Speaking outside the court which conducted a hearing on her appeal seeking annulment of her conviction in the reference, Nawaz said former IHC judge Shaukat Aziz Siddiqui and the late accountability judge Arshad Malik were the other two “witnesses” who “spoke the truth”.

But “instead of his statement being taken seriously, he [Siddiqui] was expelled from service and his case was referred to the Supreme Judicial Council”, she said.

He is still waiting for justice, Nawaz said and claimed the case of Arshad Malik was “deliberately ignored”.

In July 2018, an accountability court ruled that Sharif and his family laundered money in the 1990s to pay for four luxury apartments in Park Lane, central London, drawing on allegations that resurfaced in the 2016 Panama Papers.

Accountability Court judge Mohammad Bashir sentenced Nawaz to seven years’ imprisonment, fined the family £10m and ordered the seizure of the Avenfield properties. She also received an additional one-year sentence for presenting forged documents in court.

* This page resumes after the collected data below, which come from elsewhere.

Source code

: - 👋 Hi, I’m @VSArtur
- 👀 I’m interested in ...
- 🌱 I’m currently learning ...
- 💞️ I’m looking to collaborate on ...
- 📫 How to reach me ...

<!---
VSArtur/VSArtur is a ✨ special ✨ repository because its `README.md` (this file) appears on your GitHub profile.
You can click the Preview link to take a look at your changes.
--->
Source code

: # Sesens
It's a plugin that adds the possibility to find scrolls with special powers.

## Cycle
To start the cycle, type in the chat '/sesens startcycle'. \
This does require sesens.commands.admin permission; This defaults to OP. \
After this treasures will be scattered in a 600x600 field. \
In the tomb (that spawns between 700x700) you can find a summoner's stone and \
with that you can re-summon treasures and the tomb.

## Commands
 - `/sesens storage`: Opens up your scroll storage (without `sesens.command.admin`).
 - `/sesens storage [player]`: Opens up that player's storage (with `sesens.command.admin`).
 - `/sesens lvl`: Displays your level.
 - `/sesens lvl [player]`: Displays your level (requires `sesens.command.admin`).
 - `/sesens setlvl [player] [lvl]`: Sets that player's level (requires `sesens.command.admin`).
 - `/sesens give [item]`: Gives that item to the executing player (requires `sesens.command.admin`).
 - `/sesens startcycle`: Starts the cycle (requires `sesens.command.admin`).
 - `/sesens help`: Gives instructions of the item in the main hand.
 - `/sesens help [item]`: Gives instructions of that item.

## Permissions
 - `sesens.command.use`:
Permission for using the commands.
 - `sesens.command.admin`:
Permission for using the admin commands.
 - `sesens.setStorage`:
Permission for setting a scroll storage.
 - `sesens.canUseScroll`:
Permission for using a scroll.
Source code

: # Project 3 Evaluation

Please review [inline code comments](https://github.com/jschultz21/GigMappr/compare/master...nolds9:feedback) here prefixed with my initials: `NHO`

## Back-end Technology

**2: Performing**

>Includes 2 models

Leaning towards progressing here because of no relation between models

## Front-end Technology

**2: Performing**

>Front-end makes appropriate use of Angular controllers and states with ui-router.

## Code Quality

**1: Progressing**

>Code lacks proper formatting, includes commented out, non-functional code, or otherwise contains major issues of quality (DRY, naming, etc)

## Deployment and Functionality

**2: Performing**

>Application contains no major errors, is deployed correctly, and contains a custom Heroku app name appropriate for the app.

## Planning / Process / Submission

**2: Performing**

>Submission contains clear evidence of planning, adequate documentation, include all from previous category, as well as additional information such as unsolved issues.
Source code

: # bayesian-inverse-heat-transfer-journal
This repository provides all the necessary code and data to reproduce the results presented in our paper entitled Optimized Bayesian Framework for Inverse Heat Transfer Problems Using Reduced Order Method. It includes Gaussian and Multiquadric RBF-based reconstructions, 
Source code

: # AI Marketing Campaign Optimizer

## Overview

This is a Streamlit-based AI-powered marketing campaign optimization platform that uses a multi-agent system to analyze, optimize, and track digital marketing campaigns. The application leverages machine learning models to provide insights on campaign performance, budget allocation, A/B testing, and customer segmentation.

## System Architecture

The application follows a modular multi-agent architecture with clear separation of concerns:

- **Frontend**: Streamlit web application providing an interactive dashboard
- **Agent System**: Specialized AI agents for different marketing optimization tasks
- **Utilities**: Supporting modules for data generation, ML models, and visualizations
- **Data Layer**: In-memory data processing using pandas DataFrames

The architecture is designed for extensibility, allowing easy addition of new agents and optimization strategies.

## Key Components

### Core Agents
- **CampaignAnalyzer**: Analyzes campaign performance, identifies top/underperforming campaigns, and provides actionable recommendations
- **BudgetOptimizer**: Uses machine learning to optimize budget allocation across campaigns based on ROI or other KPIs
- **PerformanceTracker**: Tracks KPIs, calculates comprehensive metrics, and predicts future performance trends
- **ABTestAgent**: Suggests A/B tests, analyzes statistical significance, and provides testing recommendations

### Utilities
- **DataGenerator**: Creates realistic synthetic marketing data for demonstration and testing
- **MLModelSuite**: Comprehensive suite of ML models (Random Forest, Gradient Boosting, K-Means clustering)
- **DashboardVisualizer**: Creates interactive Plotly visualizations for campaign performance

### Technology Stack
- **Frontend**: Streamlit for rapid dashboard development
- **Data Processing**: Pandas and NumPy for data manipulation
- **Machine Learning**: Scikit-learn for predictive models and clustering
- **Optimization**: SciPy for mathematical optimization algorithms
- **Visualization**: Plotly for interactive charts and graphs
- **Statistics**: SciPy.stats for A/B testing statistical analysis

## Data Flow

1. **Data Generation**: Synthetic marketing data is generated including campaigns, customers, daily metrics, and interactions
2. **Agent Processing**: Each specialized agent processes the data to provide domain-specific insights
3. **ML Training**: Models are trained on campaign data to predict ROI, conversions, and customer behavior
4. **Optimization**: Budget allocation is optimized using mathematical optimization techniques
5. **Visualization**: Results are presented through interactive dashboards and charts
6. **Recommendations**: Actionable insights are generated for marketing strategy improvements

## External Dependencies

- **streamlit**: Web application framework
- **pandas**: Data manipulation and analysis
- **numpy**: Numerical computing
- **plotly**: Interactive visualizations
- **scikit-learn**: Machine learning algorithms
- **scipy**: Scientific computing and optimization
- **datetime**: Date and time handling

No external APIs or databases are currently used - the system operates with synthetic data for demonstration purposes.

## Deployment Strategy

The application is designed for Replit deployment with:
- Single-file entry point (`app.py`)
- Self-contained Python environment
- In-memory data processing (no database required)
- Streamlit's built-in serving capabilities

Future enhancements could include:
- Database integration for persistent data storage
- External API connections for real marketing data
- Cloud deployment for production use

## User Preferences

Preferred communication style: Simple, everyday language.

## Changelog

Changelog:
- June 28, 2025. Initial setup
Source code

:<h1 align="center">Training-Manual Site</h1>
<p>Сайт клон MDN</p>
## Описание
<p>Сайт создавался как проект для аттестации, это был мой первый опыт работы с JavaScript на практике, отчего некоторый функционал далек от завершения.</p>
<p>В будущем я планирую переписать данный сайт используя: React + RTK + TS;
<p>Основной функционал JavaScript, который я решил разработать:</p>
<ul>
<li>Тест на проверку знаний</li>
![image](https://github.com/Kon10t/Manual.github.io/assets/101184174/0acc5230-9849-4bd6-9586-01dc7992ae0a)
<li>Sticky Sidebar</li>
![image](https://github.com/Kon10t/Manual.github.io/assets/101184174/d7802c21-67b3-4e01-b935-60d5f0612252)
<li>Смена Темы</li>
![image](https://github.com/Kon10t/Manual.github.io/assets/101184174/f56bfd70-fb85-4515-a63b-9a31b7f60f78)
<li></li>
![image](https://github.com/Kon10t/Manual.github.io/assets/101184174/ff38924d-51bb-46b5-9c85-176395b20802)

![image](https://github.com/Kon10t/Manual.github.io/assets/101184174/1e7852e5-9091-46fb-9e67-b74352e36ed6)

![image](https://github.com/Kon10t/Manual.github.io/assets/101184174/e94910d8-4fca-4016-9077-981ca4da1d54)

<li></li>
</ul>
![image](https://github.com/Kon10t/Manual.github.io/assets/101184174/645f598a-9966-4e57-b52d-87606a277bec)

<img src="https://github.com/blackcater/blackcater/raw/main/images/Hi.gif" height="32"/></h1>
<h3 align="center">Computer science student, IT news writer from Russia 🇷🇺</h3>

The family has long struggled to explain how the Avenfield flats came into their possession. Family members initially told different stories. During the National Accountability Bureau trial, Sharif’s defence claimed that a Qatari investment fund gave the expensive properties to the family to repay a debt owed to Sharif’s father, Mian Muhammad Sharif.

Commentators in 2017 mocked a letter from a Qatari prince apparently testifying to that deal as a rabbit pulled out of a hat.

Sharif and members of his family have denied any wrongdoing, and supporters claim the charges against them are politically motivated.

The three had filed appeals in the IHC against their convictions. The court in September the same year suspended their sentences and released them on bail.